U.S. Western District Courthouse
Posted at 12:37 PM, Aug 19, 2022

A federal judge has agreed to allow Lafayette City-Parish Government to try one more time to fix the lawsuit it filed in the St. Martin Parish spoil banks controversy.

Records show that U.S. District Judge James D. Cain Jr. gave LCG 14 days "to file a final Motion for Leave to Amend and attempt to cure the deficiencies in its claims against (St. Martin Parish Government). SMPG will then have the opportunity to oppose this motion and address the merits of the underlying claims."

Last month, the judge dismissed LCG's claim against St. Martin Parish, saying it was legally premature. The suit basically had asked the court to issue a ruling that LCG's actions in the project didn't violate any laws and were all taken properly.

After the dismissal, LCG asked the court for permission to revise its filings to try to cure the problems that led to it. In his 14-page order, the judge lists some of the issues with LCG's previous filings and says that the Motion asking for permission to amend the complaint "is subject to denial on the basis of futility. The court will, however, allow plaintiff one final attempt at curing the deficiencies identified above in its claims."

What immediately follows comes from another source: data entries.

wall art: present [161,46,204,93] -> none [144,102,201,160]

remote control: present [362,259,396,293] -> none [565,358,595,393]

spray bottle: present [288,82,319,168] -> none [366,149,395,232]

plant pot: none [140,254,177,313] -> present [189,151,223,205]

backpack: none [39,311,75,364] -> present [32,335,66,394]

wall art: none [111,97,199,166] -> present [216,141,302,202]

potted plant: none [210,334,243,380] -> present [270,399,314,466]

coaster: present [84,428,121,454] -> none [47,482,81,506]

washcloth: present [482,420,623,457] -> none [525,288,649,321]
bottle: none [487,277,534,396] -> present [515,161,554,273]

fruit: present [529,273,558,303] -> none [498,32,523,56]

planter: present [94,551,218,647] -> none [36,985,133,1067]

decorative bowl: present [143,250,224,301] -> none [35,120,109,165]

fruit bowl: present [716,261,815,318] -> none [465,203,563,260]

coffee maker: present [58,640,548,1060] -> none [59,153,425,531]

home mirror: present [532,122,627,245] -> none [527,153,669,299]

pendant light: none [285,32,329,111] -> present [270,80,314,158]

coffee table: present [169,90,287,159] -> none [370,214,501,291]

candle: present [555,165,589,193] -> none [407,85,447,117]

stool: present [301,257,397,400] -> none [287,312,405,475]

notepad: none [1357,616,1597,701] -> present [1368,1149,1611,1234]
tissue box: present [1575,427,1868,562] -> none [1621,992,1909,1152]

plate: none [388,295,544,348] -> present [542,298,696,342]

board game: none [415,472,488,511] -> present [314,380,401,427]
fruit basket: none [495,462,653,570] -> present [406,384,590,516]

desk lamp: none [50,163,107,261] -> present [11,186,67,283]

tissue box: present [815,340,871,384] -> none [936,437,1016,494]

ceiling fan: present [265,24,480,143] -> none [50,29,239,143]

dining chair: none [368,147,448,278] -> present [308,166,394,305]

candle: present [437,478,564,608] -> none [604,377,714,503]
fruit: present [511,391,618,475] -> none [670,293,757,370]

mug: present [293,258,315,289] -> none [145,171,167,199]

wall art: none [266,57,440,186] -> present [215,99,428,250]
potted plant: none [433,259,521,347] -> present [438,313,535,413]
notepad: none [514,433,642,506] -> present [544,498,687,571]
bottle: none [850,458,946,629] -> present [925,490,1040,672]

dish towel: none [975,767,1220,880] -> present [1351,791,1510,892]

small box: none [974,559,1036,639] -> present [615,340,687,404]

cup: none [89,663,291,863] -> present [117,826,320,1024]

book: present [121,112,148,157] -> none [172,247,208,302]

This would be the third time LCG amended its complaint since it was removed to federal court in April.

At issue is a project that LCG already has completed in St. Martin Parish, which removed decades-old levees on property partially owned by LCG. St. Martin Parish officials said that LCG did the project in the dark of night, and without permits from either the parish or the U.S. Army Corps of Engineers. LCG already had filed for a permit at a different location with the Corps; that permit application was withdrawn after St. Martin told the Corps that no parish permits for it would be granted.

LCG filed suit in state court, asking a Lafayette judge to rule that the project was done properly. The U.S. Army Corps of Engineers had it removed to federal court, which is where it was dismissed last month - with regard to St. Martin Parish. That's the dismissal that this recent ruling addresses.

The suit against the corps remains, although the corps has asked for its dismissal. That Motion is set to be considered on August 31, records show.

To read about the dismissal of LCG's claim against St. Martin Parish, click here. The day after that suit was dismissed, St. Martin Parish filed suit against LCG in state court, asking a judge to order LCG to restore the spoil banks it removed. To read about that, click here.

In their Motion to Dismiss, the Corps revealed that they had called in the U.S. Environmental Protection Agency to investigate "flagrant, wilfull violations" in the project. We reached out to the EPA, who told us the agency has "received this case and is currently reviewing it."

The Corps also stated that they had "issued a Cease-and-Desist Order to Plaintiff confirming (Clean Water Act and Rivers and Harbors Act) violations." To read that story, click here.

The Current has posted several stories about the process surrounding the project, including the contract - which cost $3.7 million but was never publicly bid because LCG used a $390,000 "as-needed excavation" contractor to do the work. To read that story, click here.

Today, we called Steven Oxenhandler, attorney for St. Martin, who said his client "accepts and understands the court's ruling and we await LCG's reponse."

We also reached out to LCG for any comment they might have and will update this story with whatever we receive.